While Slovenia has indeed attracted more and more tourists over the last few years, Croatia still undoubtedly takes the cake when it comes to making huge income from tourism. Croatia's ports, especially in Dalmatia, can be hectic and chaotic places, with cruise ships coming and going on an almost constant basis and local people's lives disrupted heavily during the tourist season. Rijeka Port, however, while having seen a rise in the number of cruise ships arriving, seems to be losing out quite significantly to the far less ''touristy'' Koper Port.
As Morski writes on the 3rd of March, 2019, the Slovenian Port of Koper enjoyed some very handsome revenues of 226 million euros, equal to one billion and 695 million kuna last year, which is seven percent more than was recorded by the major Slovenian port back in 2017.
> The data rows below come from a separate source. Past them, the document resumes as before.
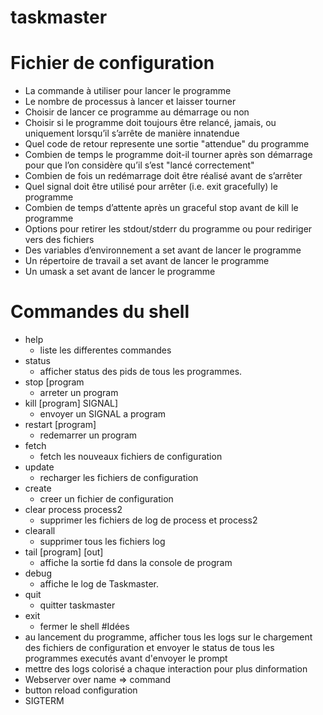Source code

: # taskmaster
# Fichier de configuration
- La commande à utiliser pour lancer le programme
- Le nombre de processus à lancer et laisser tourner
- Choisir de lancer ce programme au démarrage ou non
- Choisir si le programme doit toujours être relancé, jamais, ou uniquement lorsqu’il
s’arrête de manière innatendue
- Quel code de retour represente une sortie "attendue" du programme
- Combien de temps le programme doit-il tourner après son démarrage pour que
l’on considère qu’il s’est "lancé correctement"
- Combien de fois un redémarrage doit être réalisé avant de s’arrêter
- Quel signal doit être utilisé pour arrêter (i.e. exit gracefully) le programme
- Combien de temps d’attente après un graceful stop avant de kill le programme
- Options pour retirer les stdout/stderr du programme ou pour rediriger vers des
fichiers
- Des variables d’environnement a set avant de lancer le programme
- Un répertoire de travail a set avant de lancer le programme
- Un umask a set avant de lancer le programme
# Commandes du shell
- help
	- liste les differentes commandes
- status
	- afficher status des pids de tous les programmes.
- stop [program
	- arreter un program
- kill [program] SIGNAL]
	- envoyer un SIGNAL a program
- restart [program]
	- redemarrer un program
- fetch
	- fetch les nouveaux fichiers de configuration
- update
	- recharger les fichiers de configuration
- create
	- creer un fichier de configuration
- clear process process2
	- supprimer les fichiers de log de process et process2
- clearall
	- supprimer tous les fichiers log
- tail [program] [out]
	- affiche la sortie fd dans la console de program
- debug
	- affiche le log de Taskmaster.
- quit
	- quitter taskmaster
- exit
	- fermer le shell
#Idées
- au lancement du programme, afficher tous les logs sur le chargement des fichiers de configuration et envoyer le status de tous les programmes executés avant d'envoyer le prompt
- mettre des logs colorisé a chaque interaction pour plus dinformation
- Webserver over name => command
- button reload configuration
- SIGTERM
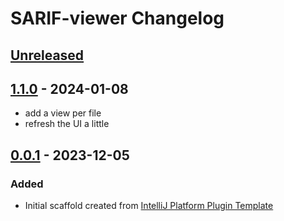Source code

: <!-- Keep a Changelog guide -> https://keepachangelog.com -->

# SARIF-viewer Changelog

## [Unreleased]

## [1.1.0] - 2024-01-08

- add a view per file
- refresh the UI a little

## [0.0.1] - 2023-12-05

### Added

- Initial scaffold created from [IntelliJ Platform Plugin Template](https://github.com/JetBrains/intellij-platform-plugin-template)

[Unreleased]: https://github.com/adrienpessu/SARIF-viewer/compare/v1.1.0...HEAD
[1.1.0]: https://github.com/adrienpessu/SARIF-viewer/compare/v0.0.1...v1.1.0
[0.0.1]: https://github.com/adrienpessu/SARIF-viewer/commits/v0.0.1
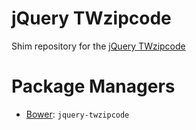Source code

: jQuery TWzipcode
================

Shim repository for the [jQuery TWzipcode](http://app.essoduke.org/twzipcode/)

Package Managers
================

* [Bower](http://bower.io/): `jquery-twzipcode`
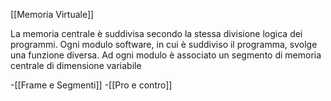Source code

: [[Memoria Virtuale]]

La memoria centrale è suddivisa secondo la stessa divisione logica dei programmi. Ogni modulo software, in cui è suddiviso il programma, svolge una funzione diversa. Ad ogni modulo è associato un segmento di memoria centrale di dimensione variabile

-[[Frame e Segmenti]]
-[[Pro e contro]]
Koper Port's net profit rose by a massive 71 percent to an impressive sixty million euros, according to a report from SEEbiz.
At the same time, the largest Croatian port, Rijeka Port, doesn't seem to be doing all that well, at least when compared to Koper. In 2018, according to the available financial report(s), Rijeka Port concluded last year with a total revenue of 171 million kuna, or 22.8 million euros, which is a rather concerning ten times less than the Slovenian Port of Koper. When Rijeka Port deducts some of that amount from its expenditures, a profit of just 848,000 kuna remains.